Task inputs.
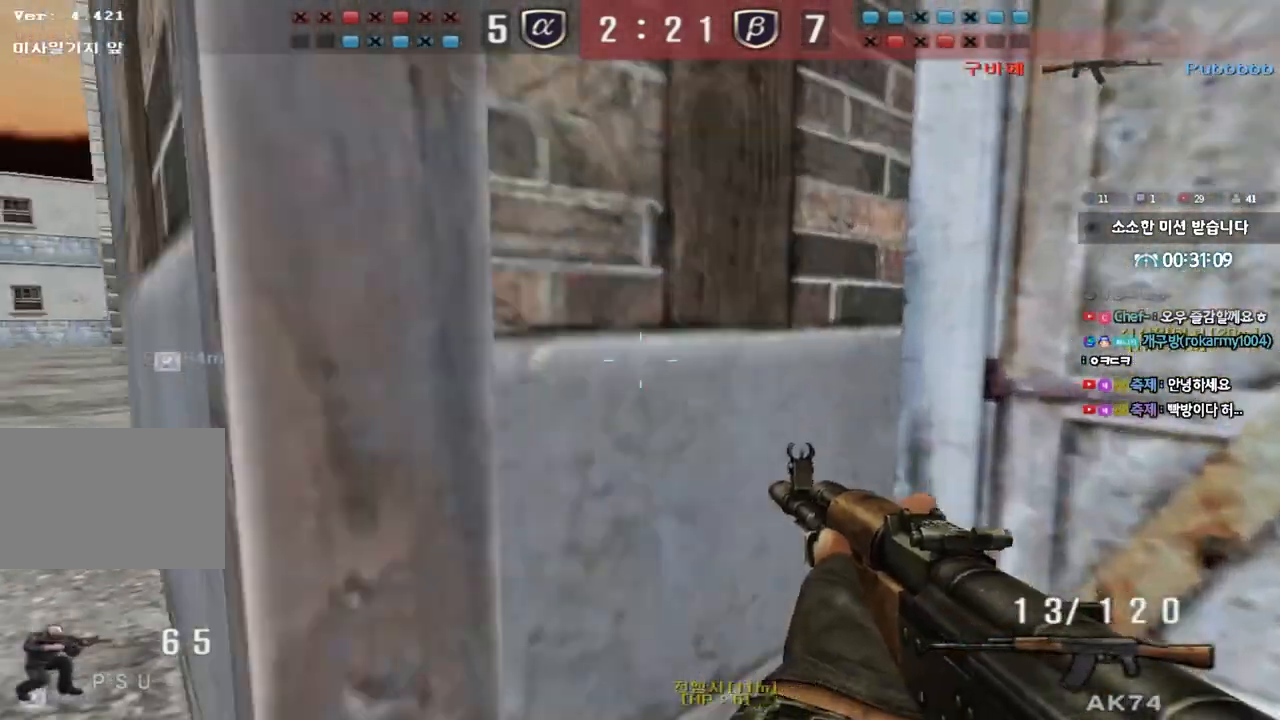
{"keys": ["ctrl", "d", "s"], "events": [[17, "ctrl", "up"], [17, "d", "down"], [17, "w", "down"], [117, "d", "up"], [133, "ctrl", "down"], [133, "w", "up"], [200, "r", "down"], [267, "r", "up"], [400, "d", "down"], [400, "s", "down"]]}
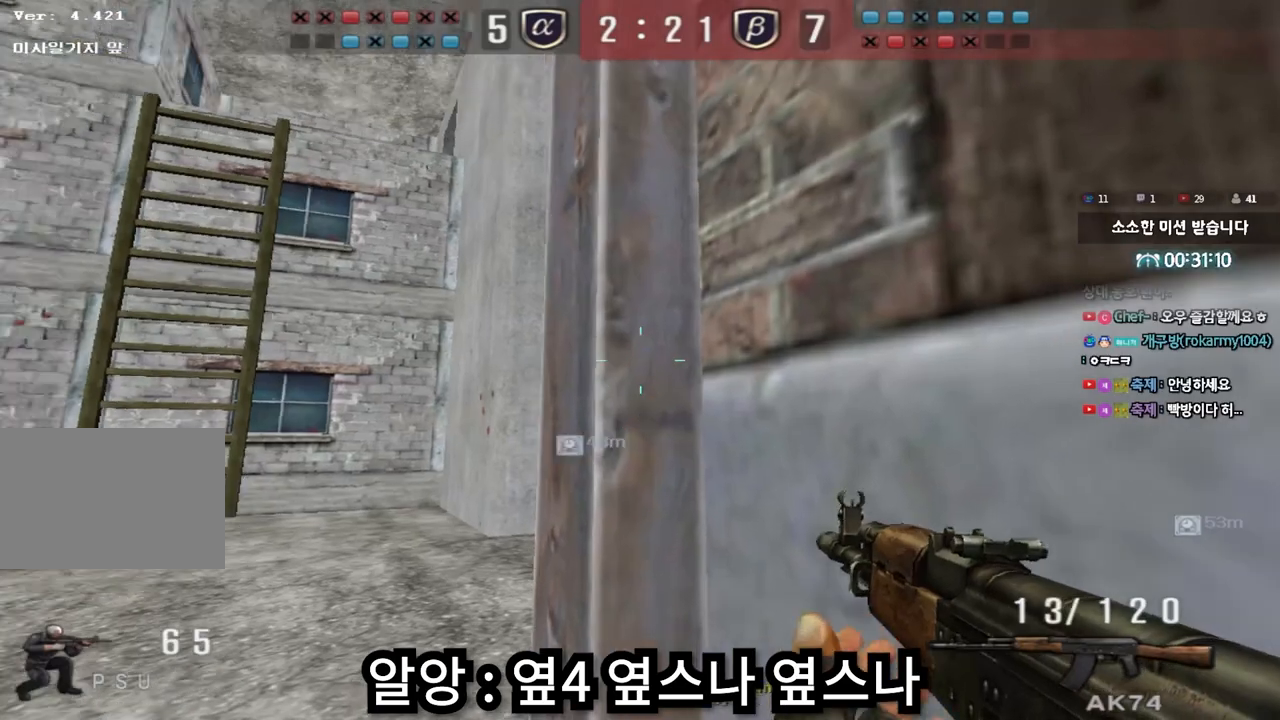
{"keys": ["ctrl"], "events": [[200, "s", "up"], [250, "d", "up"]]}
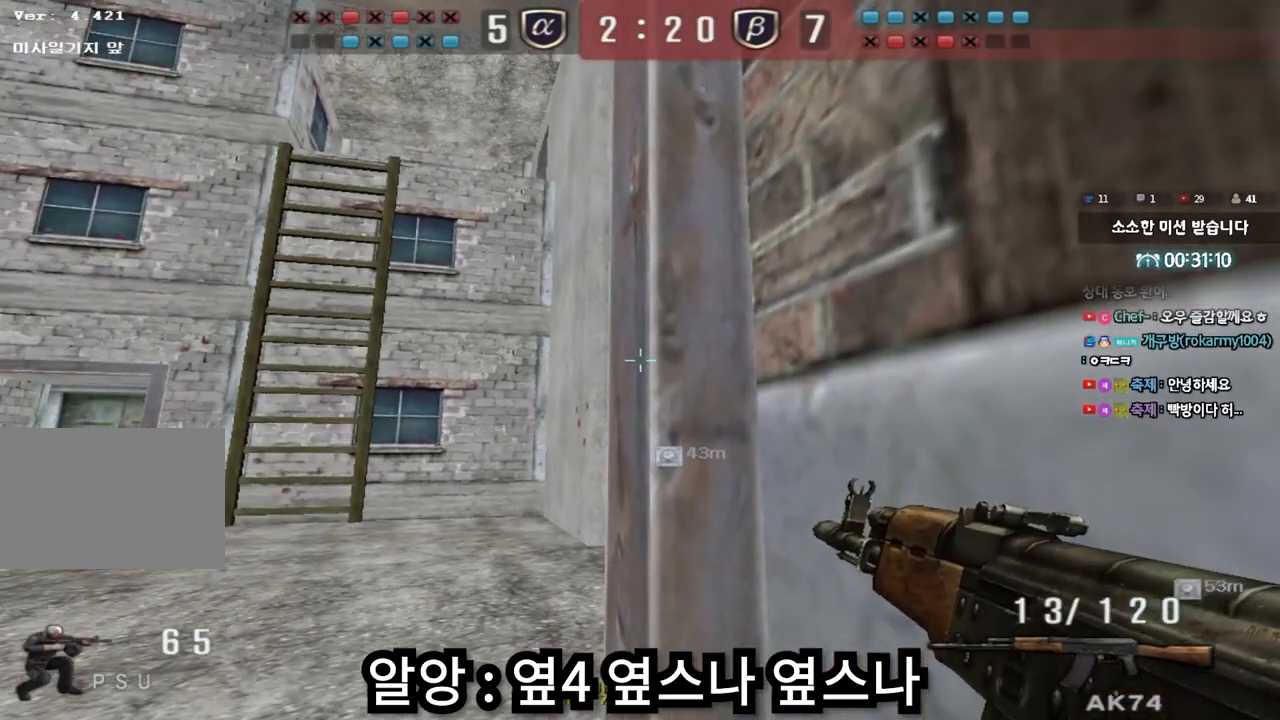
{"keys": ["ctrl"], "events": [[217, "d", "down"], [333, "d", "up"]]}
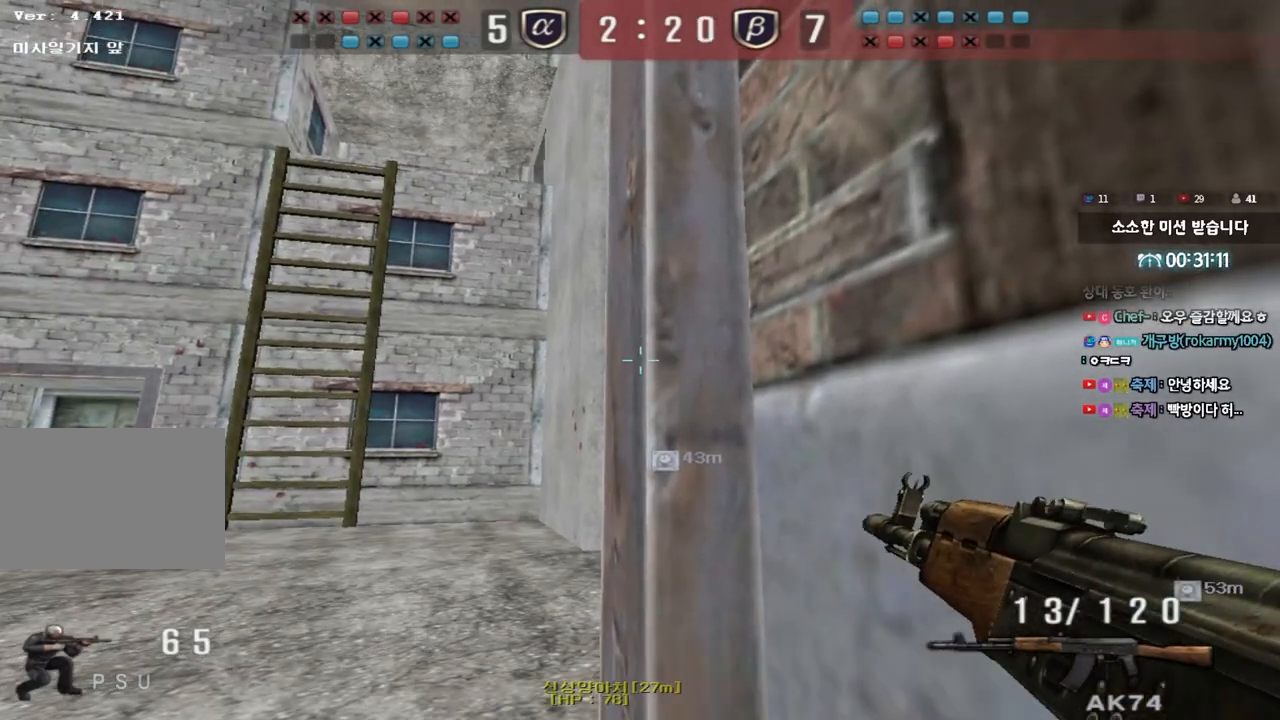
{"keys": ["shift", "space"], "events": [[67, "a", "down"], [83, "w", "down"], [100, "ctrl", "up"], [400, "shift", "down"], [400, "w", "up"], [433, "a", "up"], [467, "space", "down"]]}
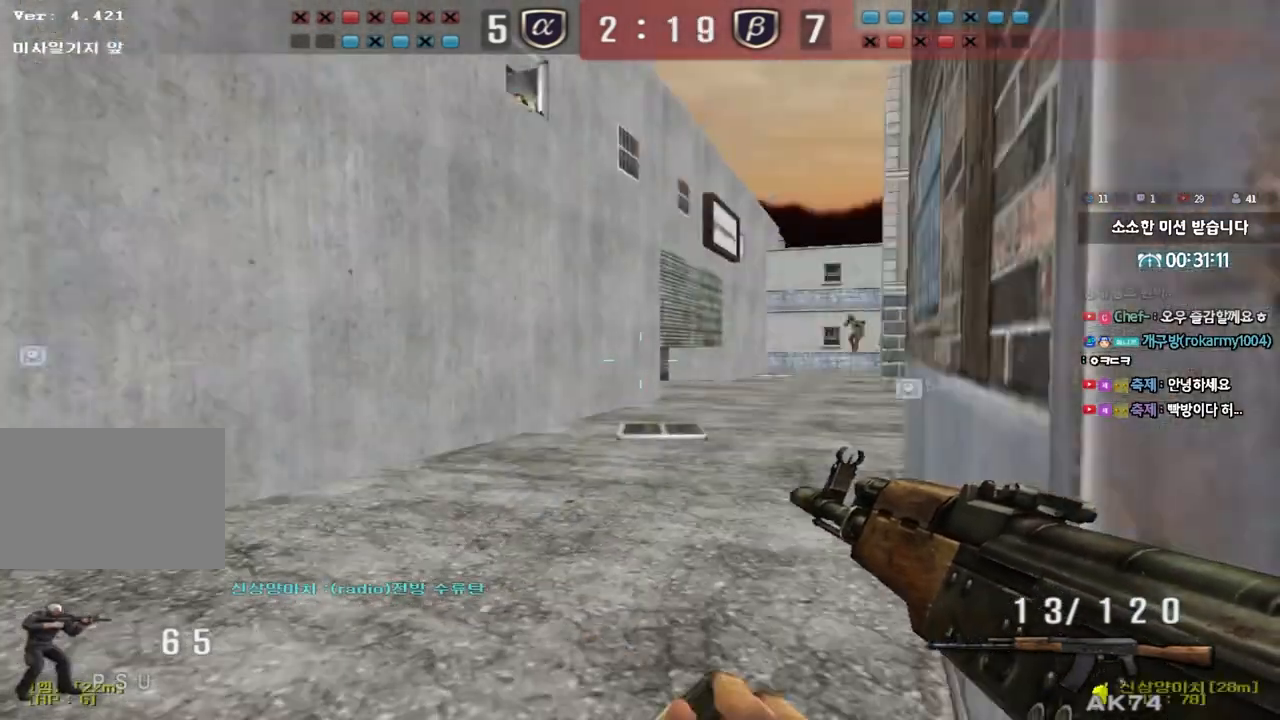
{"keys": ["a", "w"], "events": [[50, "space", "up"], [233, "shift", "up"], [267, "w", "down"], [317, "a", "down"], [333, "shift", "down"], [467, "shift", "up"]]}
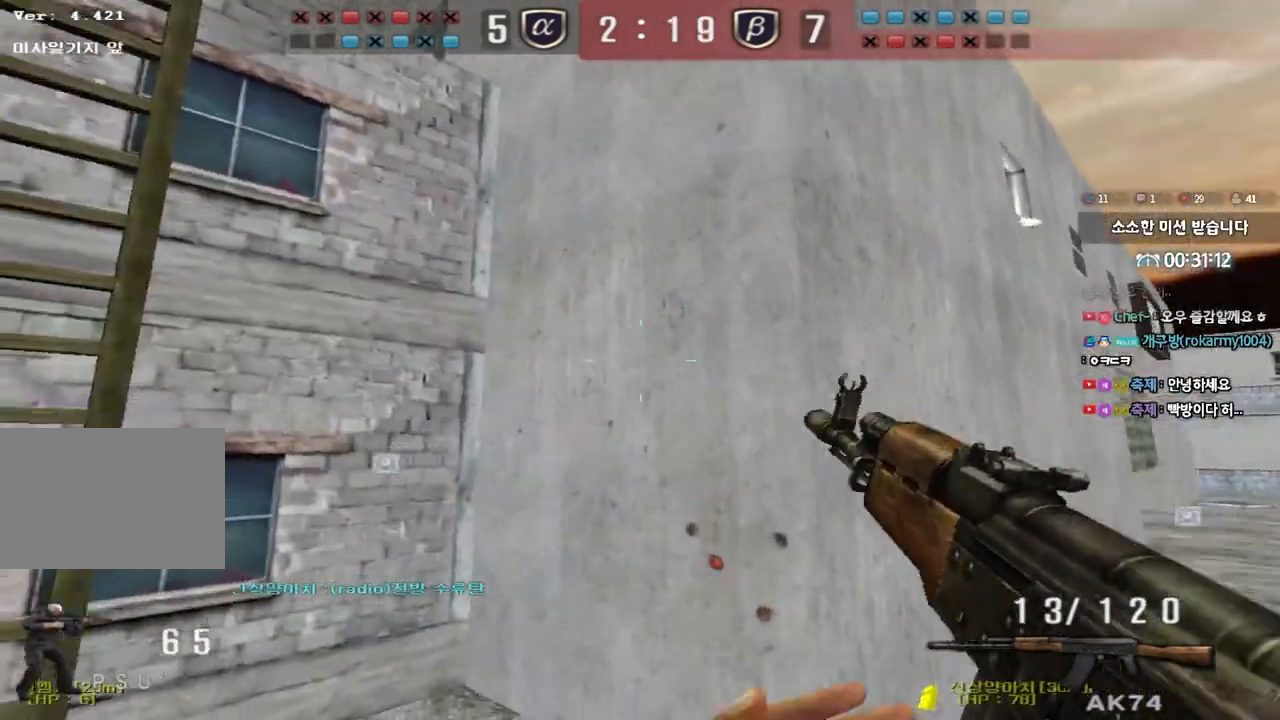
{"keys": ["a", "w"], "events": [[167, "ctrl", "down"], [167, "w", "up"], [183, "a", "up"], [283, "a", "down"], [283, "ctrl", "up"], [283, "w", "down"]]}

What this task involves. Copy every line above exactly; images stay out.

Written solution.
{"keys": ["ctrl", "d", "s"], "events": [[17, "ctrl", "up"], [17, "d", "down"], [17, "w", "down"], [117, "d", "up"], [133, "ctrl", "down"], [133, "w", "up"], [200, "r", "down"], [267, "r", "up"], [400, "d", "down"], [400, "s", "down"]]}
{"keys": ["ctrl"], "events": [[200, "s", "up"], [250, "d", "up"]]}
{"keys": ["ctrl"], "events": [[217, "d", "down"], [333, "d", "up"]]}
{"keys": ["shift", "space"], "events": [[67, "a", "down"], [83, "w", "down"], [100, "ctrl", "up"], [400, "shift", "down"], [400, "w", "up"], [433, "a", "up"], [467, "space", "down"]]}
{"keys": ["a", "w"], "events": [[50, "space", "up"], [233, "shift", "up"], [267, "w", "down"], [317, "a", "down"], [333, "shift", "down"], [467, "shift", "up"]]}
{"keys": ["a", "w"], "events": [[167, "ctrl", "down"], [167, "w", "up"], [183, "a", "up"], [283, "a", "down"], [283, "ctrl", "up"], [283, "w", "down"]]}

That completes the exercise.